Дневник (Гомбрович) - страница 577

Он поступал так с самого начала. От скучной, серой современной литературы, от этих вымученных шедевров, которые невозможно дочитать до конца, он убегал к другим творцам. Они упомянуты в «Дневнике». В самом его начале он пишет о задачах серьезного искусства, которое нельзя свести, в эмиграции, на Западе, к борьбе с коммунизмом. Он говорит, что настоящая борьба с коммунизмом — «это усиление позиций индивида против массы», а к профессиональным антикоммунистам, не видящим роли искусства, роли индивидуального голоса, обращает поразительно проникновенные в политическом, художественном, экзистенциальном отношении слова. Серьезное искусство «либо останется навсегда тем, чем было испокон веку, то есть голосом личности, выразителем человека в единственном числе, либо исчезнет. В этом смысле одна страница Монтеня, одно стихотворение Верлена, одно предложение Пруста более „антикоммунистичны“, чем тот хор обвинителей, который вы из себя составили, ибо они свободны — они освобождают». И был прав. Его правоту подтвердило время. Когда после долгих лет запретов осенью 1986 года, в период, как мы сегодня знаем, догорающего коммунизма в Польше его книги были изданы именно так, как он того требовал — вместе с «Дневником», вызывавшим самое большое неудовольствие властей, — цензура успела еще покромсать «Дневник» и вычеркнула фразу о свободном Монтене.

В другом месте он вспоминает, что считает себя внуком Рабле. Именно к этим двум он обращается чаще всего, особенно часто — к Монтеню, своеобразному патрону «Дневника». А также к Ницше — но только как к художнику, а не к философу, как к определенному типу подхода к проблемам, эдакий Ницше с чувством юмора, а не односторонний, Ницше, с которым часто соседствуют Жарри и мистер Пиквик.

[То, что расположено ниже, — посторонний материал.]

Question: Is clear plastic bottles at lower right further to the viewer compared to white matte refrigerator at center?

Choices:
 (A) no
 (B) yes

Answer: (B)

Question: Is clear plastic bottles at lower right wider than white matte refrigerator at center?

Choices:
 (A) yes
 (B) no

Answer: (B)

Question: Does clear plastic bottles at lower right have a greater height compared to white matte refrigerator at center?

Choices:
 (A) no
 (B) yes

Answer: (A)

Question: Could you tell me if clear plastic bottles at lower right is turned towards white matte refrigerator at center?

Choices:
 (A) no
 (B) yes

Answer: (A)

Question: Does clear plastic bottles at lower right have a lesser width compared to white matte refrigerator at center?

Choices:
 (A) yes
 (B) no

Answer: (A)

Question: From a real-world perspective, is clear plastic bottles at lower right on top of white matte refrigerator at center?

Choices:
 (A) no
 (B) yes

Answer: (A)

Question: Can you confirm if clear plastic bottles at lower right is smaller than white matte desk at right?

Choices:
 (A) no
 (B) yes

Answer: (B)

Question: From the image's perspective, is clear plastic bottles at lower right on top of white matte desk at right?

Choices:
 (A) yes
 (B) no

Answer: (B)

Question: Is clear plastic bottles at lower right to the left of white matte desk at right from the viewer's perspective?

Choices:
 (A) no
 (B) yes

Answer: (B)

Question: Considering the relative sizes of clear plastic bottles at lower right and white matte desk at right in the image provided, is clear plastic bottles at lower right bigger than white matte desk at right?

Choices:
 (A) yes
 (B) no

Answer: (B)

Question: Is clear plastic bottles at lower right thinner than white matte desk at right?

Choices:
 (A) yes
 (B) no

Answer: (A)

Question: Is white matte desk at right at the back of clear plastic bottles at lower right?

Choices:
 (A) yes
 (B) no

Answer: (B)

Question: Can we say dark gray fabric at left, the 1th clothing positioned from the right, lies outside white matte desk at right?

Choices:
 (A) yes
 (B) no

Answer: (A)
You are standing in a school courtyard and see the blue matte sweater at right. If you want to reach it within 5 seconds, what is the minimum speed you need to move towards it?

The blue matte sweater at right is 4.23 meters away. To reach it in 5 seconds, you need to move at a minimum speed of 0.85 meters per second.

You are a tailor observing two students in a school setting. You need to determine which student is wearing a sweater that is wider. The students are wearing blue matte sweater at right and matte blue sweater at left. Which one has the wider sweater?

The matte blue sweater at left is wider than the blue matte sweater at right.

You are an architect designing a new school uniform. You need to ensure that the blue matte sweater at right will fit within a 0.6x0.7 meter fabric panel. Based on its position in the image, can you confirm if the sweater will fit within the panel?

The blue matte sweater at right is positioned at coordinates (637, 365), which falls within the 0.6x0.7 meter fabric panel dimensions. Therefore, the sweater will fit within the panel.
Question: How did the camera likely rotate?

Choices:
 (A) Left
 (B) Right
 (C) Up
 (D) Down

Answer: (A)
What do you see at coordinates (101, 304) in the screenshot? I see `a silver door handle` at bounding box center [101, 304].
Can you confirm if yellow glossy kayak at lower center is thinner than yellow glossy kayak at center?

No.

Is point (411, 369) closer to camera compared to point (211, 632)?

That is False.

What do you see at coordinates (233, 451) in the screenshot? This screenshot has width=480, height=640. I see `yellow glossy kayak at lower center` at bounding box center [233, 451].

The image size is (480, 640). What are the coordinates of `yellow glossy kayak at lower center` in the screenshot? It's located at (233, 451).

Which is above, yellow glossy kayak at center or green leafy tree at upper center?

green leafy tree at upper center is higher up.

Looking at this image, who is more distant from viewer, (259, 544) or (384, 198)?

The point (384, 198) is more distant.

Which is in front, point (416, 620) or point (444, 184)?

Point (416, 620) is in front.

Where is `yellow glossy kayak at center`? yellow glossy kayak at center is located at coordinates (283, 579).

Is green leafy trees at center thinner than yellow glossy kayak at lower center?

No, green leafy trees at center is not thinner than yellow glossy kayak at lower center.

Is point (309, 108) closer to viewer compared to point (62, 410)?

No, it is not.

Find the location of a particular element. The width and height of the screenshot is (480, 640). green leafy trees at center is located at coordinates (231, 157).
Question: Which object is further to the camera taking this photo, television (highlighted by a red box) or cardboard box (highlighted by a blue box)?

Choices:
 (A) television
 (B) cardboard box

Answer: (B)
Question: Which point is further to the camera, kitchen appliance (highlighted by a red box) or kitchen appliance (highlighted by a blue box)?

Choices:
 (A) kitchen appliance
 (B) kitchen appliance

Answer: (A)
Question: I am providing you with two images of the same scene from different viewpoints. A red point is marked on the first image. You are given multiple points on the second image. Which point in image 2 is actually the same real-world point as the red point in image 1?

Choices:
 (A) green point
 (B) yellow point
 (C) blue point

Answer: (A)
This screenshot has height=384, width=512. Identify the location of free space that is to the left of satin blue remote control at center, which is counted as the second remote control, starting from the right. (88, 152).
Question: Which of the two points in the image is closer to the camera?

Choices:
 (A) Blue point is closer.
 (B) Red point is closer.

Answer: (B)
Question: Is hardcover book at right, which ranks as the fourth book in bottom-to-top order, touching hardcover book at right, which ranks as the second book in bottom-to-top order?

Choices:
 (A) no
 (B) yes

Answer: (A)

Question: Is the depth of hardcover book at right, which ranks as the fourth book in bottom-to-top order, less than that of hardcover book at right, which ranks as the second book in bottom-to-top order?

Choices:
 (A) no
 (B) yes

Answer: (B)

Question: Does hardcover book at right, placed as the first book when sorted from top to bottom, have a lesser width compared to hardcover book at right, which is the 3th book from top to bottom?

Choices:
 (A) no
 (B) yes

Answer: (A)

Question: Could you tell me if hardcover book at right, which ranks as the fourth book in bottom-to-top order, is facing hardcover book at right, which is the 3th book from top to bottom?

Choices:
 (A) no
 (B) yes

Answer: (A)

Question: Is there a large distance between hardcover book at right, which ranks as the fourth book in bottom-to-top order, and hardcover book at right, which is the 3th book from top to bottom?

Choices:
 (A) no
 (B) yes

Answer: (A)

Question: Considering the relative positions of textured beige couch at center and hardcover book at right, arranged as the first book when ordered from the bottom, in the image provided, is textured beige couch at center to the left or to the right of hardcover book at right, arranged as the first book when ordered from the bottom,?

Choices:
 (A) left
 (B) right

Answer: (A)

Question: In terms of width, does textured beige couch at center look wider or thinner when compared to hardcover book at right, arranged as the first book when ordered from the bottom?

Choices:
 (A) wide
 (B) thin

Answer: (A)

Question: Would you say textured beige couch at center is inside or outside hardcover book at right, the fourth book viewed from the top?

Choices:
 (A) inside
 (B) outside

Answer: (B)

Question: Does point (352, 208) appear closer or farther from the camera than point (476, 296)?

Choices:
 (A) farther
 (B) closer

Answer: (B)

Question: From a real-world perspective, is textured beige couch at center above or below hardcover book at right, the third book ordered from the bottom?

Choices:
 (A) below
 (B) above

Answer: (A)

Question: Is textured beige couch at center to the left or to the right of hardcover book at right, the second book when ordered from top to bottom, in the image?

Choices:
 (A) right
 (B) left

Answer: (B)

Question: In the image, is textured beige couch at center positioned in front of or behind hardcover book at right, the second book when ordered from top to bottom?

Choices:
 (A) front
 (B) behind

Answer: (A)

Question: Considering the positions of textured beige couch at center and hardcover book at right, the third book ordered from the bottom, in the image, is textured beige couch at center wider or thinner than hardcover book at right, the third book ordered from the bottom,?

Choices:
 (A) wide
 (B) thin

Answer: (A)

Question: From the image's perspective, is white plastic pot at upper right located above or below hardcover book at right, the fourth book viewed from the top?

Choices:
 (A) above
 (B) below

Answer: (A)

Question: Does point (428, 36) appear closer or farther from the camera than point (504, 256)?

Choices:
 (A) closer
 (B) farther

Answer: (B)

Гомбрович (как и Монтень) брал все то, что ему подходило. От Рабле он взял чуть ли не детскую страсть игры в слова и свободу воображения. С автором «Опытов» его роднило многое во взглядах, в отношении к жизни и к литературе. Когда он, готовя книжный вариант первого тома «Дневника», дописывал триумфальную программную увертюру из четырехкратного «я» под каждым очередным днем недели, дух Монтеня улыбался с небес. Он читал этих двух французов в конгениальных переводах Тадеуша Боя-Желеньского. Иностранцам, особенно французам, которые проходят Рабле в школе как важный, но малодоступный памятник языка, трудно понять, что среди предшественников современного польского стиля, среди предшественников Виткация и прежде всего — Гомбровича, следует назвать автора «Гаргантюа и Пантагрюэля». Рабле и Монтень стали покровителями четвертого польского языка. Выбирая себе таких предков, Гомбрович приписал отсутствовавшую часть генеалогии польской прозы. Пользуясь языком, достойным Мицкевича (можно было бы сказать: языком Пасека, прочитанного после чтения Паскаля и Ницше), он мог воздвигнуть этот необычный памятник польской прозы, каковым является «Дневник», памятник художественный и интеллектуальный, уходящий в национальную традицию, но открытый к достижениям других, абсолютно доступное произведение, поскольку оно показывает — как в личностной, так и в универсальной перспективе — индивидуальное сознание и приводит конкретный пример его противоборства с миром, с настоящим и с прошлым.